Friday, September 28, 2007

Crossing (into) Jordan

What a contrast to Egypt! Cleaner, with a better infrastructure and less-aggressive touts, and people here seem genuinely proud of their country and their (relative) stability, and are happy to have tourists come visit. It seems that Jordan had been a popular destination (and very busy for our taxi driver) throughout most of the 90s, but the past year or so they have suffered from tourism slowdown. Jordanians seem unsure about the reasons why (the Iraq war has already been going on for a while now, and the Middle East in general has been dicey since...well...a long time. There was a well coordinated terrorist attack on several hotels last year--some 60+ people were killed—-though several people we spoke to insisted things had slowed down prior to that). We assured our driver that with the naming of Petra as one of the "New Seven Wonders of the World", business was sure to pick up.

Jordan has been a whirlwind of car travel. With less than a week in the country, and lots of ground to cover in order to see the major sights, we have spent a lot of time in a taxi. The good news is that Jordan is a small county: it only takes about 6-7 hours or so to go from the northern border to the southern one. There's not much in the way of buses, but taxis are popular, affordable, and they travel nationwide. We got into Amman in the afternoon and took a taxi to the hotel (You can hire a taxi for the day, and cross the country for about 80 Dinars. The Jordanian Dinar is worth about 1.4 USD, similar to the Euro, so things weren’t necessarily cheap. Many people in the country are very poor.)

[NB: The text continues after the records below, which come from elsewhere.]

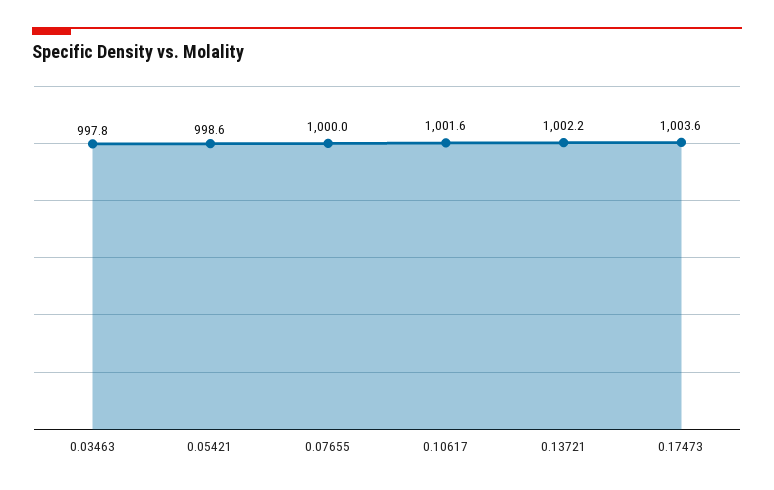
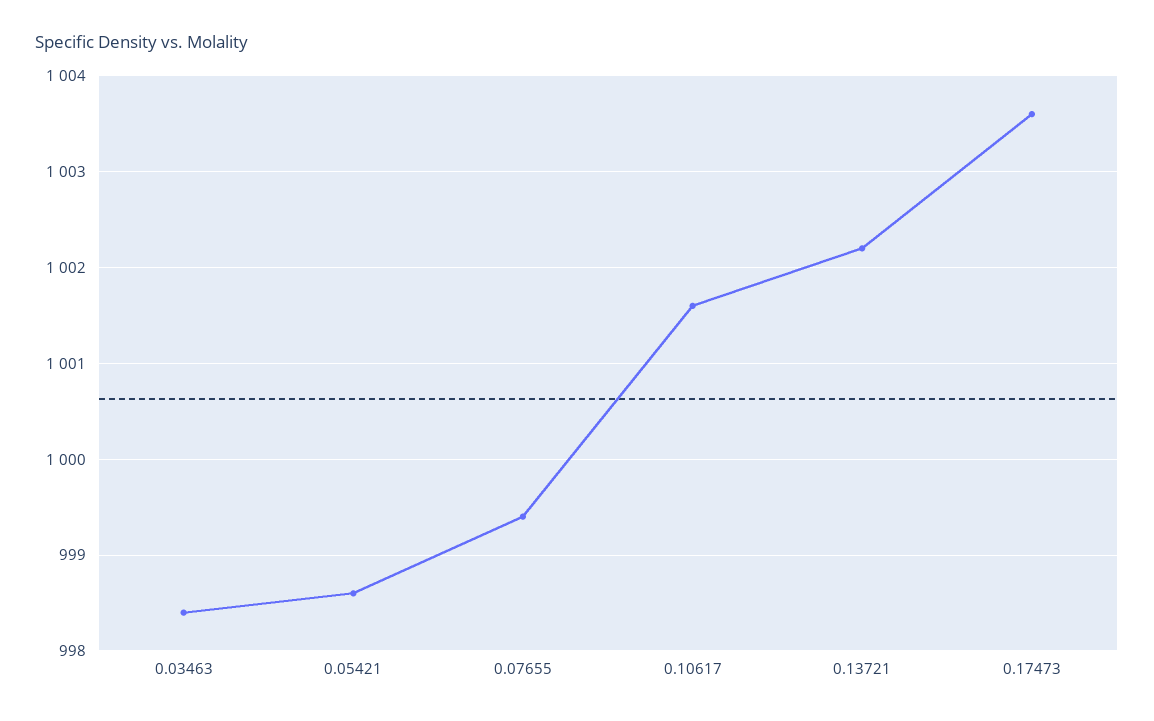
  {
-   "0.03463": 997.8,
+   "0.03463": 998.4,
    "0.05421": 998.6,
-   "0.07655": 1000,
+   "0.07655": 999.4,
    "0.10617": 1001.6,
    "0.13721": 1002.2,
    "0.17473": 1003.6
  }

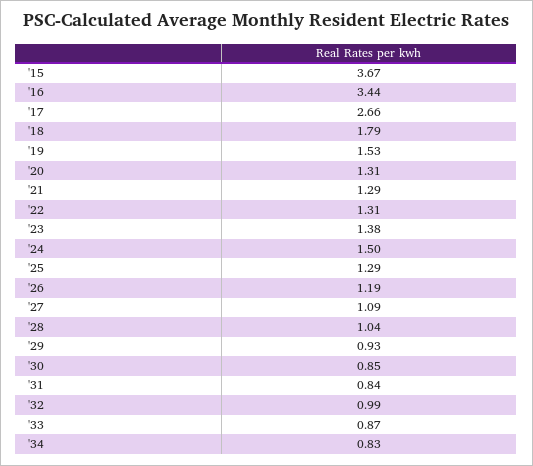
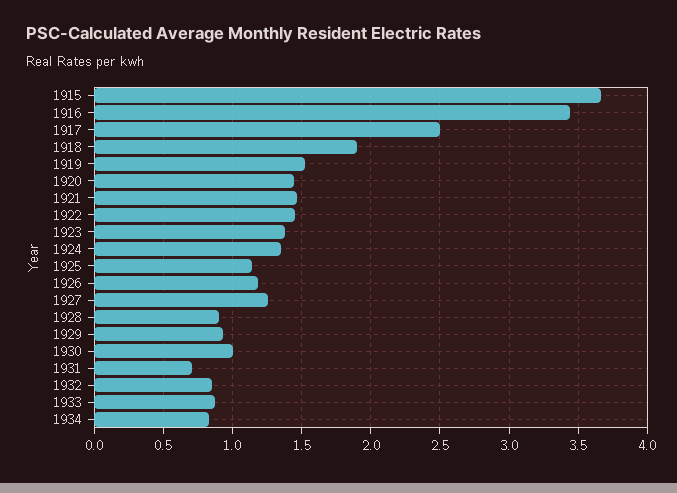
  {
    "'15": 3.67,
    "'16": 3.44,
-   "'17": 2.66,
+   "'17": 2.5,
-   "'18": 1.79,
+   "'18": 1.9,
    "'19": 1.53,
-   "'20": 1.31,
+   "'20": 1.45,
-   "'21": 1.29,
+   "'21": 1.45,
-   "'22": 1.31,
+   "'22": 1.45,
    "'23": 1.38,
-   "'24": 1.5,
+   "'24": 1.35,
-   "'25": 1.29,
+   "'25": 1.15,
    "'26": 1.19,
-   "'27": 1.09,
+   "'27": 1.25,
-   "'28": 1.04,
+   "'28": 0.9,
    "'29": 0.93,
-   "'30": 0.85,
+   "'30": 1,
-   "'31": 0.84,
+   "'31": 0.7,
-   "'32": 0.99,
+   "'32": 0.85,
    "'33": 0.87,
    "'34": 0.83
  }

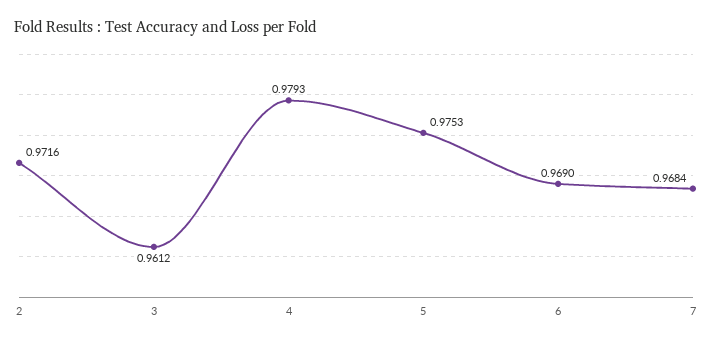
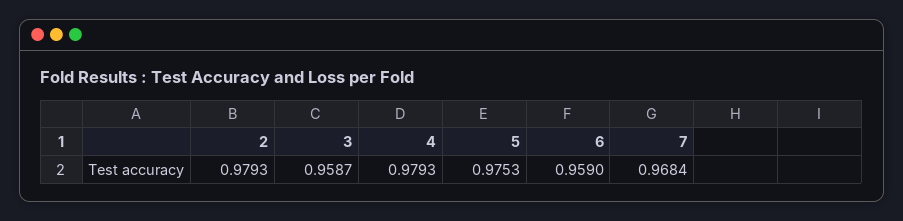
  {
-   "2": 0.9716,
+   "2": 0.9793,
-   "3": 0.9612,
+   "3": 0.9587,
    "4": 0.9793,
    "5": 0.9753,
-   "6": 0.969,
+   "6": 0.959,
    "7": 0.9684
  }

We’ve been madly accumulating Starwood points (from our Amex card) the past five months in anticipation of our trip. We have been trying to minimize our hotel expenses by cashing in our points, or by using a clever combination of cash and points (usually 2000-3000 points plus $45 USD for nice hotels). This scheme really delivered in Amman, where we scored a huge suite at Le Meridien for $45. Our first afternoon was spent napping, doing some minor laundry, cleaning up, checking email and bills online, and repacking (we planned to leave some luggage in Amman so we could travel light while camping in Wadi Rum). That first night in Amman we ate at Benihana—weird, yes, but after weeks of disappointing Egyptian food, we had a craving for something Asian. The meal was the best we’d had in a while. It was an interesting experience, eating at an American chain restaurant staffed entirely by Filipinos pretending to be Japanese for the sake of their Arab clientèle.